There is disagreement concerning the most appropriate relationship between shear stress and strain rate to describe shear thinning in EHD contacts. Practitioners of high-stress viscometry advocate the use of the Carreau or Carreau–Yasuda equation coupled with a limiting shear stress (Eq. 19),while many EHD researchers prefer the Eyring equation (Eq. 5). A problem that is not always recognised is that high-stress viscometry measurement is critically limited by the problem of temperature rise of both the lubricant film and the bounding solid surfaces due to shear heating. This means that high-stress viscometry is incapable of reaching the combinations of high strain rate and high stress relevant to most EHD friction studies. It also makes it crucial when interpreting EHD friction data to account for the oil film temperature rise.

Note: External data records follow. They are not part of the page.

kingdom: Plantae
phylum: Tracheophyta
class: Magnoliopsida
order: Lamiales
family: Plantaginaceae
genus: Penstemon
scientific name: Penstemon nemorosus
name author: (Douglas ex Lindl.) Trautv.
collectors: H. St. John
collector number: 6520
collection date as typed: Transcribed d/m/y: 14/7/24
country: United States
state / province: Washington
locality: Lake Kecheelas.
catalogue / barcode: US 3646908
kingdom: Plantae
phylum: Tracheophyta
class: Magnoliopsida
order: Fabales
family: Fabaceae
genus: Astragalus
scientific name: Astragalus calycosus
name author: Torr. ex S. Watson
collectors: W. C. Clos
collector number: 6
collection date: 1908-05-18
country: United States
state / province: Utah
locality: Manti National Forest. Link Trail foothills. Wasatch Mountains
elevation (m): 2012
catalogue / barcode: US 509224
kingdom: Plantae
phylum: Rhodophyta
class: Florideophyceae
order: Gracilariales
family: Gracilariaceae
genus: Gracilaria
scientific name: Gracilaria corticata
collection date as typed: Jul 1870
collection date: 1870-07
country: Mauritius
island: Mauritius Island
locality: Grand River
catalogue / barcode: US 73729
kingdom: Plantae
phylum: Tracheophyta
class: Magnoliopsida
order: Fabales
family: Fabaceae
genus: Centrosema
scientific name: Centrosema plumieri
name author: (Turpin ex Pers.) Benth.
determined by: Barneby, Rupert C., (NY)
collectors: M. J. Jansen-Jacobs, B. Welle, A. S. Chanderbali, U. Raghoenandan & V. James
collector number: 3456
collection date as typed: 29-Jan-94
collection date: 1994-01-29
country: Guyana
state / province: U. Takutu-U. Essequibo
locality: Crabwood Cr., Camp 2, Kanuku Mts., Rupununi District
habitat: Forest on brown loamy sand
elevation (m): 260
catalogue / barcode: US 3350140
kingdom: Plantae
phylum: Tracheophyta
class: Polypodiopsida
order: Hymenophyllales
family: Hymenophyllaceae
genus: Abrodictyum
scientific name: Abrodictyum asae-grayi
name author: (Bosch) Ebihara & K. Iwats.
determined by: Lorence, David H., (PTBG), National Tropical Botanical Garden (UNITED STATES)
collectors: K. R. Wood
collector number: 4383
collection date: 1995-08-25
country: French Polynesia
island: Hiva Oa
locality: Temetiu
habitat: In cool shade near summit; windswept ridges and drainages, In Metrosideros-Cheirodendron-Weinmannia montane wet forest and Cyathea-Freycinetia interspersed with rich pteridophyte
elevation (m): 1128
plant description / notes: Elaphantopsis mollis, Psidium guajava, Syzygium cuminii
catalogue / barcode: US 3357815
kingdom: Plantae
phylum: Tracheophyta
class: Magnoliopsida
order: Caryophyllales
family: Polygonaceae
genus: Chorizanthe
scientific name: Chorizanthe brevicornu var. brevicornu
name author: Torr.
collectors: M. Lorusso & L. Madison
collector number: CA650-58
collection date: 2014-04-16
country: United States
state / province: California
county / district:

This paper has examined the relative merits of the Eyring and Carreau–Yasuda model as applied to EHD friction, in particular considering some of the arguments used against the Eyring model by advocates of Carreau–Yasuda. Most of these arguments appear spurious. It has been noted that both the Eyring and Carreau equations can be arranged to give very similar predictions and fit high-stress viscometer data equally well up to maximum shear stresses attainable in high-stress viscometry. However, at stresses more representative of those present in EHD contacts, the predictions of Eyring and Carreau–Yasuda equation diverge quite markedly.

A complication that has confused the choice of shear thinning model is that both models require knowledge of the pressure–viscosity behaviour of the lubricant of interest up to the high pressures present within EHD contacts. Such data is rarely available for commercial lubricants. This perhaps explains why there appear to have been surprisingly few systematic attempts, with one notable exception [104], to test the fits of Eyring, Carreau–Yasuda or, indeed, other rheological models, to experimental EHD friction data using fluids of known pressure–viscosity behaviour.

To address this issue, recent work by the authors is described, which tests the ability of the Carreau–Yasuda and Eyring equations to fit EHD friction data for a well-defined ester, di-ethylhexyl-phthalate, of known pressure–viscosity properties. This finds that both equations can predict EHD friction data well at high temperatures and thus low shear stresses, but the Carreau–Yasuda equation is slightly less able to predict friction accurately at high stresses, even when a quite low limiting shear stress is assumed. The Eyring shear thinning equation provides close fit to experimental, isothermal friction data over the whole range of shear stresses reached.